Join Nostr
2026-05-09 10:57:59 UTC

John Carlos Baez on Nostr: I again feel the need to point out that despite all the immense dangers of LLMs, ...

I again feel the need to point out that despite all the immense dangers of LLMs, mathematicians are seeing rapid improvements in their capabilities... which may be yet another danger. Fields medalist Timothy Gowers recently blogged about using ChatGPT 5.5 Pro to improve a recent result in combinatorics. I'll skip the math and quote his summary:

"I would judge the level of the result that ChatGPT found in under two hours to be that of a perfectly reasonable chapter in a combinatorics PhD. It wouldn’t be considered an amazing result, since it leant very heavily on Isaac’s ideas, but it was definitely a non-trivial extension of those ideas, and for a PhD student to find that extension it would be necessary to invest quite a bit of time digesting Isaac’s paper, looking for places where it might not be optimal, familiarizing oneself with various algebraic techniques that he used, and so on.

COMPLETE THE FOLLOWING
1. Answer these questions about the post on LLMs in mathematics:
(a) Which tool did Timothy Gowers use to improve a recent result in combinatorics?
(b) How long did the tool take to find the result?
(c) At what level does Gowers judge that result?
2. Take the post about LLMs in mathematics further, beginning right after its last sentence.

EXTRACTED DATA
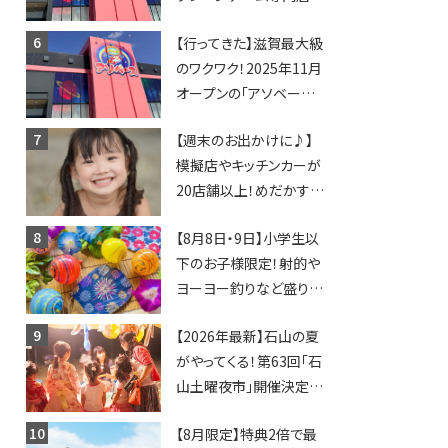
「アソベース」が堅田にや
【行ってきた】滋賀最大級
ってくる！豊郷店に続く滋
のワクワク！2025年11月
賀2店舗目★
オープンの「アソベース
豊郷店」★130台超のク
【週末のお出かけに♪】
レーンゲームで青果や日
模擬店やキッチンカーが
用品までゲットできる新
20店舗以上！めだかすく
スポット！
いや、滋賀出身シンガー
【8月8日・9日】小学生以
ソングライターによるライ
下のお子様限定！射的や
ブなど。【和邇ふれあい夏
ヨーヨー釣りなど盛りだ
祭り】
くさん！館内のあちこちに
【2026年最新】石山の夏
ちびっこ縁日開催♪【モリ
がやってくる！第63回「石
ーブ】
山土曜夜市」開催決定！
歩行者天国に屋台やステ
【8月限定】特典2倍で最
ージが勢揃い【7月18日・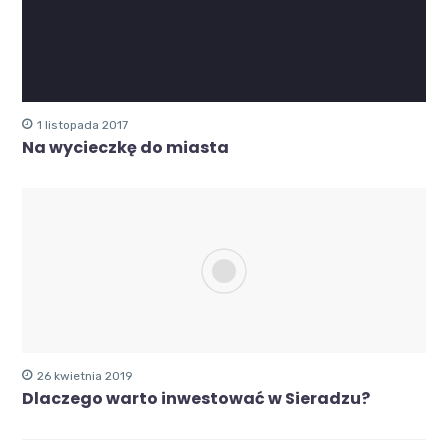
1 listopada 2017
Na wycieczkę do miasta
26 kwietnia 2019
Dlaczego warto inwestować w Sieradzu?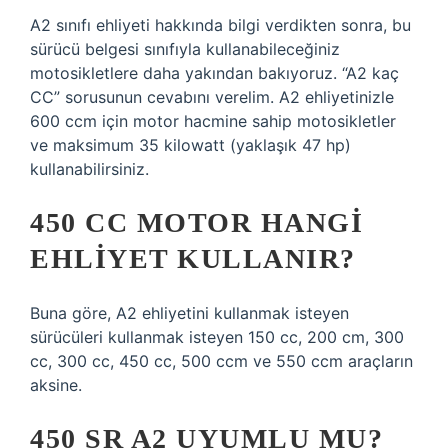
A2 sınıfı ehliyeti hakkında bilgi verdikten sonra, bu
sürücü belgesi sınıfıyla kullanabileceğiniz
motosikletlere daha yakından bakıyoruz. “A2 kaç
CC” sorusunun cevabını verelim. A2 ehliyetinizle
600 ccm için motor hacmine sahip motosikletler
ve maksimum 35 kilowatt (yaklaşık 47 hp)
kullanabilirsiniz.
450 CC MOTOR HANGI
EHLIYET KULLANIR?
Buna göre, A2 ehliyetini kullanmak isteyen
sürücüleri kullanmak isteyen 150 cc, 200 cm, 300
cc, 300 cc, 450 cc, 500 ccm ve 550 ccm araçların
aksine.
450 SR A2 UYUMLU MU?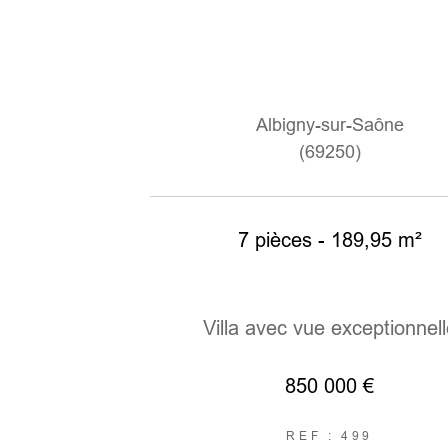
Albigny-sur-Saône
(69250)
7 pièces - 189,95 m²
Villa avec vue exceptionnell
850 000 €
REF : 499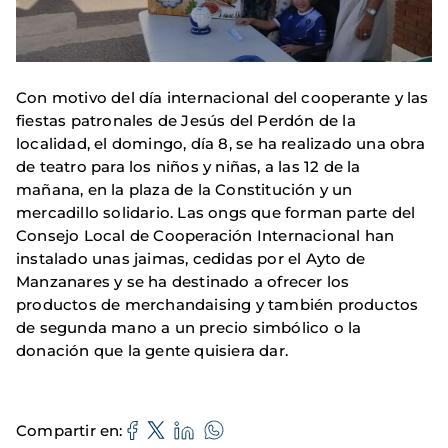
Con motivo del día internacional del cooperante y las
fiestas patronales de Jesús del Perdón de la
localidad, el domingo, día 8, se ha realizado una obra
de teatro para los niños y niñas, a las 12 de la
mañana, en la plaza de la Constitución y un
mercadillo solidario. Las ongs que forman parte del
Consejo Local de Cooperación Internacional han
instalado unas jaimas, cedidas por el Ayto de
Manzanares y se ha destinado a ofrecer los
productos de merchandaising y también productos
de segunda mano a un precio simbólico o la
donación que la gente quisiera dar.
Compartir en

--

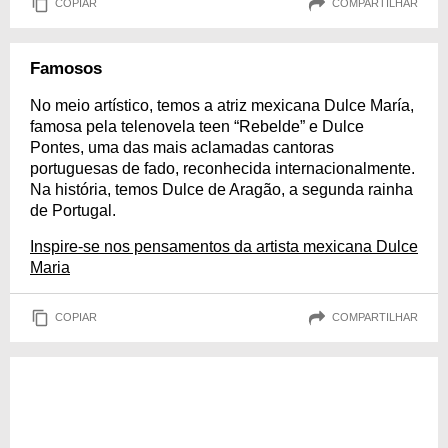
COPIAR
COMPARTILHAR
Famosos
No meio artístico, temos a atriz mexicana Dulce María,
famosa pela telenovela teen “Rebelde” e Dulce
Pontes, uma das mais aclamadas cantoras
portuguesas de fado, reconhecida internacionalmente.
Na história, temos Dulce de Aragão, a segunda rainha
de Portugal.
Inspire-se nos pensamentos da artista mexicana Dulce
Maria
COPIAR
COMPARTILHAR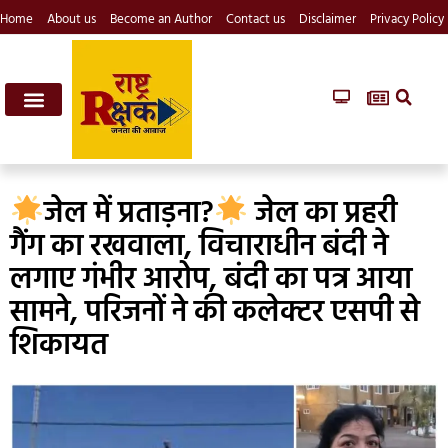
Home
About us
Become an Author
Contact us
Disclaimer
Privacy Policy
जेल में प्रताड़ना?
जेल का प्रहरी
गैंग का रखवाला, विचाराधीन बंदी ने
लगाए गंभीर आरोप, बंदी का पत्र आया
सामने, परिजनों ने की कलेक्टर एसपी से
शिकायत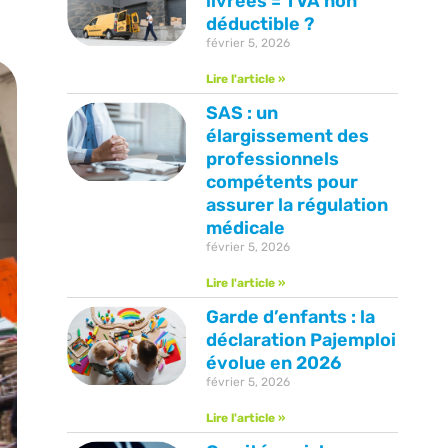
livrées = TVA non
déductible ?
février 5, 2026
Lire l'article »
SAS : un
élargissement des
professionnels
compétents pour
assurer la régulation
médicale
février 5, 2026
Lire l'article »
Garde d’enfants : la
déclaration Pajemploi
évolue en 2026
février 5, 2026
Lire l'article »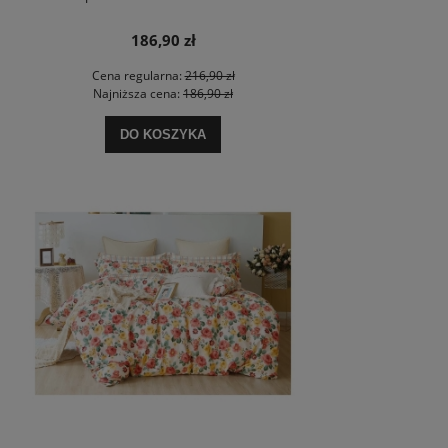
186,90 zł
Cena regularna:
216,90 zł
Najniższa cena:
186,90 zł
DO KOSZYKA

ANSWERS GIVEN
1.
(a) ChatGPT 5.5 Pro
(b) Under two hours
(c) A perfectly reasonable chapter in a combinatorics PhD

2.
It seems to me that training beginning PhD students to do research, which has always been hard (unless one is lucky enough, as I have often been, to have a student who just seems to get it and therefore doesn’t need in any sense to be trained), has just got harder, since one obvious way to help somebody get started is to give them a problem that looks as though it might be a relatively gentle one. If LLMs are at the point where they can solve “gentle problems”, then that is no longer an option. The lower bound for contributing to mathematics will now be to prove something that LLMs can’t prove, rather than simply to prove something that nobody has proved up to now and that at least somebody finds interesting."

Arguable, but worth paying attention to.